Ms Gonne first met Yeats in 1889. Yeats immediately fell in love with her and in the period from 1891 to 1901 proposed marriage on at least four occasions.  All of these offers were refused.

Ms Gonne’s refusals had a purpose; to begin with she was not in love with him.  She had also realized from early on that Yeats was idealizing her, that she represented to him an almost unattainable level of female perfection against which no woman could possibly be measured.  She believed, as she later pointed out to Yeats, her rejection of him and his consequent misery actually served to stimulate his creativity.  Astonishingly this long period of unhappiness does in fact seem to drag Yeat’s poetry out of the Celtic Twilight and into an area where the poet begins to ask uncomfortable questions of himself.  There is a noticeable maturing in his work as the 20th century advances.

In the meantime, and much to Yeat’s chagrin, Maud Gonne returns to France and marries John McBride, a professional Irish soldier, in Paris.  Yeats, in his magnificent poem, ‘Easter 1916’ describes McBride as ‘a vainglorious lout’.  McBride beats her and molests her eight year old daughter, Iseult.  Maud leaves and takes her daughter with her.  McBride returns to Ireland.

A very few years later, at Easter of 1916, McBride, together with a rag-tag of soldiers, teachers, poets and artists, declared war on England by occupying strategic points around Dublin.  Within a few days they were all captured, imprisoned, and executed.
This sacrifice inspired in Yeats the heartbreaking lines;
‘…all’s changed, changed utterly. A terrible beauty is born…’ 
Maud Gonne-McBride appears again and again in Yeat’s poetry, sometimes as Helen of Troy, sometimes as the beautiful Deirdre of the Sorrows, who, as one of the children of Usna, is a tragic figure in Irish mythology, or as Ireland itself in the form of Caitlin Ni Houlihan, a woman who, in common with Helen and Deirdre, is so irresistible that man’s desire for her causes endless tragedy and death.

Rather than take this poem line by line, I believe it sufficient to say that the poem is a refutation of the notion ‘…that beauty passes like a dream…’

As long as Yeat’s poetry gives ears to hear and eyes to see, beauty, and particularly, in this case the beauty of women, ‘the Rose of the World’ is a constant.  Maud Gonne, in Yeats’s view is a naturally recurring ideal and he readily compares her to tragic beauties of the past (Helen, Deirdre etc)
Helen, ‘the face that launched a thousand ships and burned the topless towers of Illium…’ was a woman of such breathtaking beauty that men went to war for her sake.
‘…under the passing star, foam of the sky, 
Lives on this lonely face…’
Throughout time ‘…this lonely face…’ is always with us,and liable to be,( because men covet her) the unwitting cause of envy, jealousy and death.
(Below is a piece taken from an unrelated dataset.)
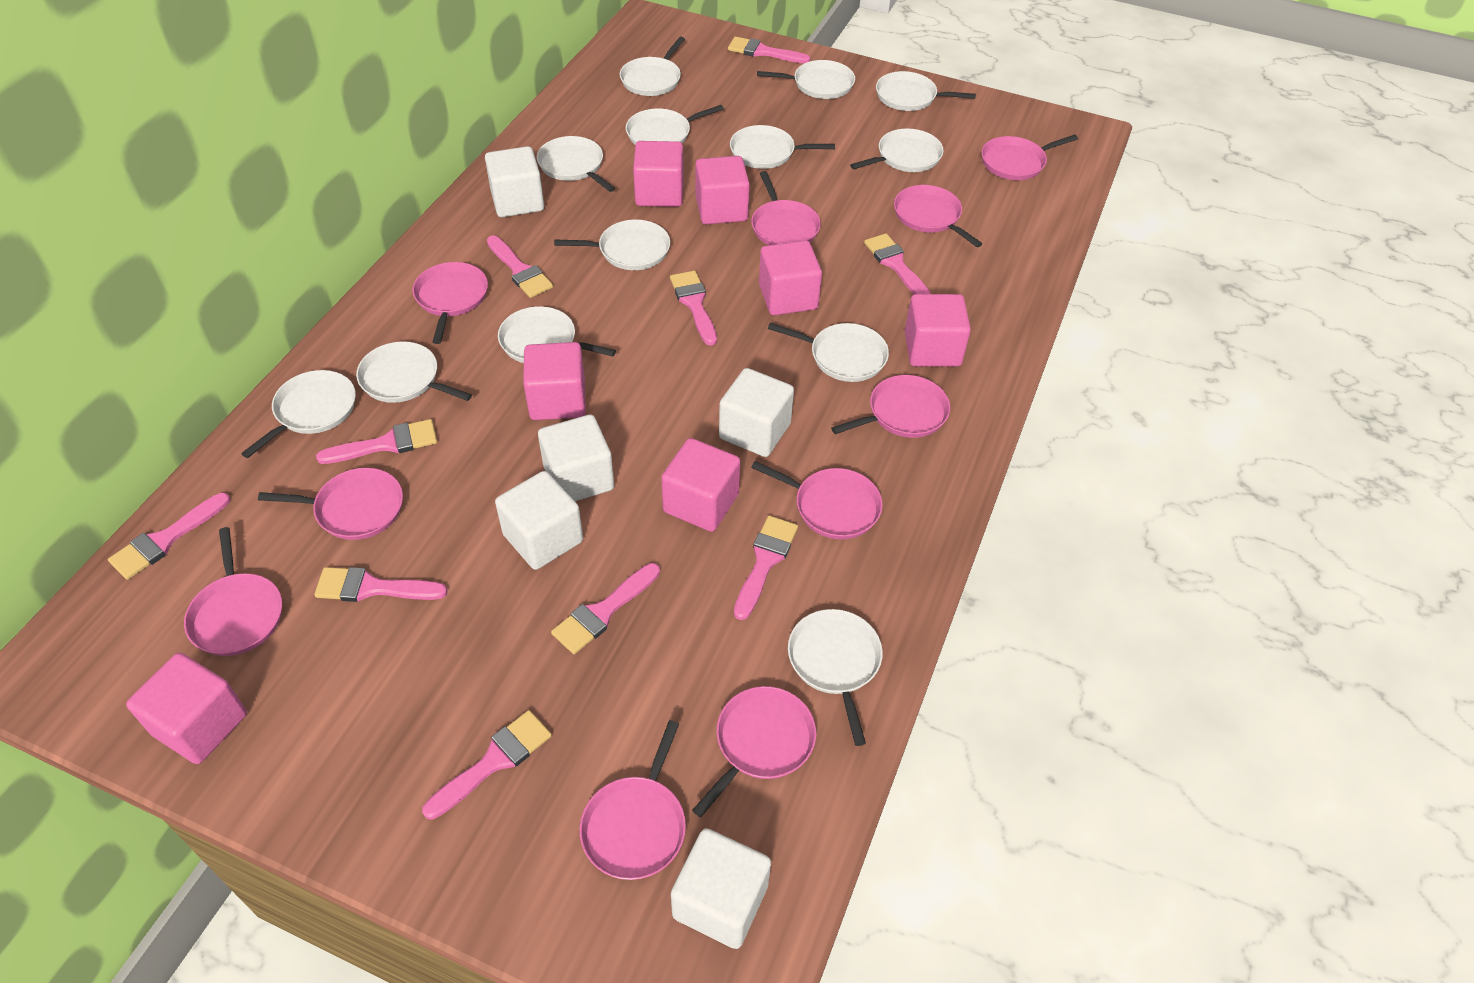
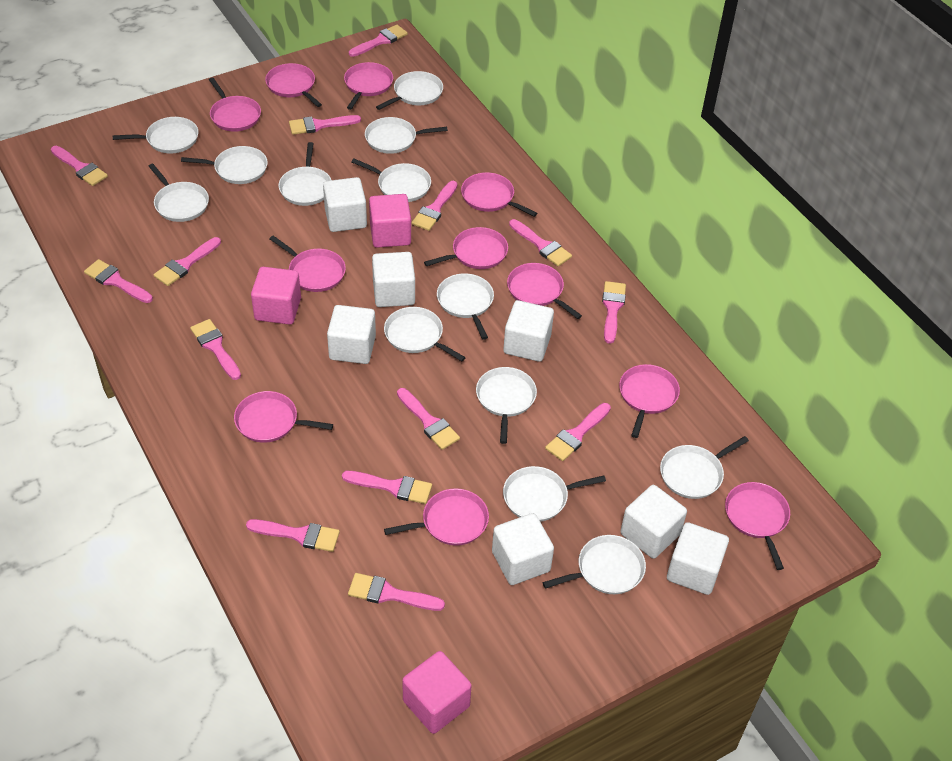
pink brush: 10 -> 14
pink cube: 7 -> 3
pink pan: 10 -> 11
white cube: 5 -> 7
This ‘…lonely face…’ is not itself the cause of tragedy, but it is most certainly the cause of tragedy in others.
And before even the archangels existed, ‘…before you were,or any hearts to beat…’  one (the first Helen, the first Deirdre?)  lingered  ‘…by His seat;…’  reluctant to embark on a journey, ‘…weary..’ of it already, aware that her setting out on the soft, the easy ‘…grassy road…’ will bring such endless tragedy to the history of humankind.